[Saved entries]
_ _ _ _ _ _ _

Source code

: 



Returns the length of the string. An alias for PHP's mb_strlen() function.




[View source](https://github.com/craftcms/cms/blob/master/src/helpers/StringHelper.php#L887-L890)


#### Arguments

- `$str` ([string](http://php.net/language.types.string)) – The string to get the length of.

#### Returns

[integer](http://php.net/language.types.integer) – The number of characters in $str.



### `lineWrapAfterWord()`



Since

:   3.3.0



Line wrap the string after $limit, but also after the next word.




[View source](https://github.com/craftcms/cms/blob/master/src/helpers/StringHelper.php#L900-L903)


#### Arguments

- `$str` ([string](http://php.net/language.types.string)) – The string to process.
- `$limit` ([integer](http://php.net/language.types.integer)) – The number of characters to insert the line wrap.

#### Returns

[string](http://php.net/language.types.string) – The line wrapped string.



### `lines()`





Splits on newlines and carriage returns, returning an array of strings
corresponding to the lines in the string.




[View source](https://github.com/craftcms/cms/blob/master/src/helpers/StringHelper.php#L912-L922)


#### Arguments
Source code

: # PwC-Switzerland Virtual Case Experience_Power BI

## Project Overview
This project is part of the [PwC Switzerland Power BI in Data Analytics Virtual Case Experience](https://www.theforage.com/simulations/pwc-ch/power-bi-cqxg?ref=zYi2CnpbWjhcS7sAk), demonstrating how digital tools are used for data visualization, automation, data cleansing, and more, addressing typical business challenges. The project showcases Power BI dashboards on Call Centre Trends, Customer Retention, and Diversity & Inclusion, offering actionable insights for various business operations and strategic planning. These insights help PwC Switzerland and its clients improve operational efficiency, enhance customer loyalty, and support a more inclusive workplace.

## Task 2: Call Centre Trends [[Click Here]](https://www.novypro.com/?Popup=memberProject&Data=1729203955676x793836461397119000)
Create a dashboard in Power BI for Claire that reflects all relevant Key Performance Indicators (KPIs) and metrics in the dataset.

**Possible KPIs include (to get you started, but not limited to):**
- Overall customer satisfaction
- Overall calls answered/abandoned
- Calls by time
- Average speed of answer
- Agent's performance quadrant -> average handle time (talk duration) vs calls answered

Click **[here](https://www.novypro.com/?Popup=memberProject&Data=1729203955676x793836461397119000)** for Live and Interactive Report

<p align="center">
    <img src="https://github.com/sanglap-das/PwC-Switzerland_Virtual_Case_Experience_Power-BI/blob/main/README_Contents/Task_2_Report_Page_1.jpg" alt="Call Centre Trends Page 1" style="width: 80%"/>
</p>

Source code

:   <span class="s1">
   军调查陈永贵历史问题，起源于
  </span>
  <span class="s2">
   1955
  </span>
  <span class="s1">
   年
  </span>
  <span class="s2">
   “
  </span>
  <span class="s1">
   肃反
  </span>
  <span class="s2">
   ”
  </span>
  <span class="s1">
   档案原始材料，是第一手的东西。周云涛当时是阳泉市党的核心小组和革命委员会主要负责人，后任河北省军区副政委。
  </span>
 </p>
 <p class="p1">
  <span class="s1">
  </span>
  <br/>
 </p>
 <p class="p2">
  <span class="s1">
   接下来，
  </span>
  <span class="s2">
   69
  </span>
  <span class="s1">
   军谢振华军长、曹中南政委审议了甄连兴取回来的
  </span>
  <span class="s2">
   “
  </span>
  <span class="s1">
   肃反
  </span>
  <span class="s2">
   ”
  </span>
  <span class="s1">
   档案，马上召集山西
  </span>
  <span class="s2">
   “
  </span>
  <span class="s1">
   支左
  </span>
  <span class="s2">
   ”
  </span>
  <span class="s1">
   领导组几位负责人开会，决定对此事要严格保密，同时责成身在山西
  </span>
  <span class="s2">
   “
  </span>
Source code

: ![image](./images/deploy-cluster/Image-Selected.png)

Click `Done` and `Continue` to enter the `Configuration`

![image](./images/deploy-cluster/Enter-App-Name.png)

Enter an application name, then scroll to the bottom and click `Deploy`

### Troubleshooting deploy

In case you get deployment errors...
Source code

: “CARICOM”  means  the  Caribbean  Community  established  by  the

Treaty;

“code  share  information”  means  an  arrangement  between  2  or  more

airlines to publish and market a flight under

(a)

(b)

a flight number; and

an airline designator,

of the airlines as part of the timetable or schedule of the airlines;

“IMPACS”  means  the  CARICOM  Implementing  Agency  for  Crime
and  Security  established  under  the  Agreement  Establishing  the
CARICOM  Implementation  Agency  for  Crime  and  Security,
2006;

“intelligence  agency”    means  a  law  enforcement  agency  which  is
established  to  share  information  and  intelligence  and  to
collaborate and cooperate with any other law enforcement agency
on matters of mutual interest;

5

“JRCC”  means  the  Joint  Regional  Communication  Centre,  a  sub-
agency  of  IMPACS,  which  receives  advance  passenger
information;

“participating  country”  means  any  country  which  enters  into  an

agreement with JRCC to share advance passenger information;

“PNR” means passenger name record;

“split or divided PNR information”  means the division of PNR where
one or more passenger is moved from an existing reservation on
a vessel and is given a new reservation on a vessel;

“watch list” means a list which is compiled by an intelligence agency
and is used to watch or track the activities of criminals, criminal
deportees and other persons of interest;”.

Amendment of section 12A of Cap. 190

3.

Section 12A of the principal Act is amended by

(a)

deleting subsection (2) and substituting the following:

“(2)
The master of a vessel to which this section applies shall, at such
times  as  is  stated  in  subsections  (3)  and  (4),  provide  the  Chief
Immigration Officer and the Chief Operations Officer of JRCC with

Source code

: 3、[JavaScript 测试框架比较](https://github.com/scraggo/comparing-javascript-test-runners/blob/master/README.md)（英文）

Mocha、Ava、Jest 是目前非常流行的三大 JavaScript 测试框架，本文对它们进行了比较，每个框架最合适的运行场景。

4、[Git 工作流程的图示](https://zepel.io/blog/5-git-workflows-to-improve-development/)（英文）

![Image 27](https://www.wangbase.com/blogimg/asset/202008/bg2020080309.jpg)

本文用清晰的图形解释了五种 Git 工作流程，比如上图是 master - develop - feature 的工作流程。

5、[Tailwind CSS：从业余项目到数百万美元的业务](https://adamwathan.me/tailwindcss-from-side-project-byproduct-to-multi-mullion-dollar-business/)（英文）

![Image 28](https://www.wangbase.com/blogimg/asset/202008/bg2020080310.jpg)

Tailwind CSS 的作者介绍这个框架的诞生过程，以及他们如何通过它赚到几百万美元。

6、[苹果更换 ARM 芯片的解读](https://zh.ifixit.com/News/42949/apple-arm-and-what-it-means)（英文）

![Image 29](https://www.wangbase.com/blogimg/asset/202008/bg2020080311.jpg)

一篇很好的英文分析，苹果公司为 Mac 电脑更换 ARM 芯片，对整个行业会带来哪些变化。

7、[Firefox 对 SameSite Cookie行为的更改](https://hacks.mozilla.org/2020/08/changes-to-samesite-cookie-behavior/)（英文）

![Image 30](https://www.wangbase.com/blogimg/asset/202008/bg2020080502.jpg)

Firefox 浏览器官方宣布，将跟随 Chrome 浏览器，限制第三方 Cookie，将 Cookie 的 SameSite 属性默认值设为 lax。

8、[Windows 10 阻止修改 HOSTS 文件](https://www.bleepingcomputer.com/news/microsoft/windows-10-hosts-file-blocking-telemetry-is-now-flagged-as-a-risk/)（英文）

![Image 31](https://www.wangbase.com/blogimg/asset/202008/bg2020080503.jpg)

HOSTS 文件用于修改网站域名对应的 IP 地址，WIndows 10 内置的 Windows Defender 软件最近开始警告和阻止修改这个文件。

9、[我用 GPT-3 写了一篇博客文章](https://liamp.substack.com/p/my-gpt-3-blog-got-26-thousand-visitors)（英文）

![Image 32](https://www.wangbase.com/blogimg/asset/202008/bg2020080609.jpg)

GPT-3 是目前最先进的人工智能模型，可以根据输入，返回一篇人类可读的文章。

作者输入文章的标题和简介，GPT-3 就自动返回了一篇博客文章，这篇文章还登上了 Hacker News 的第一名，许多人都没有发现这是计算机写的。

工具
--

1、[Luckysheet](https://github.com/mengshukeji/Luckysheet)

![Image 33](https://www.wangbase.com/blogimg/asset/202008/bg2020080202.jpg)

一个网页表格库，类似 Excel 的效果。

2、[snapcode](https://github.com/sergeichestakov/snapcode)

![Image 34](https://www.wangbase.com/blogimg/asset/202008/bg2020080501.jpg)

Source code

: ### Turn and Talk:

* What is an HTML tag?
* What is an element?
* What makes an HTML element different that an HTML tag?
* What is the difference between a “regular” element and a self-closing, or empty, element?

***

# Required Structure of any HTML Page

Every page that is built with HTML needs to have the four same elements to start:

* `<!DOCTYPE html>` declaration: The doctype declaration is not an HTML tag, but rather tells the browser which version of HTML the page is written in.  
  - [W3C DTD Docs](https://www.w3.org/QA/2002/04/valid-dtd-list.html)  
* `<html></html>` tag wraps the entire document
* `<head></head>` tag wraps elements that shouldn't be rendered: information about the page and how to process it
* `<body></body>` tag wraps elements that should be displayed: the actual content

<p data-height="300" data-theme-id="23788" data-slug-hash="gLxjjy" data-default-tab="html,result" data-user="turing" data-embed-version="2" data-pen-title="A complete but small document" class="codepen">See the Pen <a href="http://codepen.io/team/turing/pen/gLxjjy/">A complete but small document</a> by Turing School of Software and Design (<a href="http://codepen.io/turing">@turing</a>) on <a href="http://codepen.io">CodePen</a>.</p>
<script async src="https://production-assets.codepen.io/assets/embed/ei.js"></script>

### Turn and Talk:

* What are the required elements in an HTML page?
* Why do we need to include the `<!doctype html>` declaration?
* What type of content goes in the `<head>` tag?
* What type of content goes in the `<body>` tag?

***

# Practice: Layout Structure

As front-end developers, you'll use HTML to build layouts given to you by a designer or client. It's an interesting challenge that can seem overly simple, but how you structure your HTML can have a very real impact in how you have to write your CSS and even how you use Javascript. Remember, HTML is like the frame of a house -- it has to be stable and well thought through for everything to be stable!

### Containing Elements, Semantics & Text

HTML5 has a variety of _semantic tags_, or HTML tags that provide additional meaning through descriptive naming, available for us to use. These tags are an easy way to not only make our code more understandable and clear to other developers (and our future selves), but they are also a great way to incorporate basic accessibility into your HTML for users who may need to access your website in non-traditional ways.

_ _ _ _ _ _ _

• **Brief**
Repeat verbatim the lines starting with the line that contains "is written in." and going on through the line that contains "the entire document".

• **Written response**
* `<!DOCTYPE html>` declaration: The doctype declaration is not an HTML tag, but rather tells the browser which version of HTML the page is written in.  
  - [W3C DTD Docs](https://www.w3.org/QA/2002/04/valid-dtd-list.html)  
* `<html></html>` tag wraps the entire document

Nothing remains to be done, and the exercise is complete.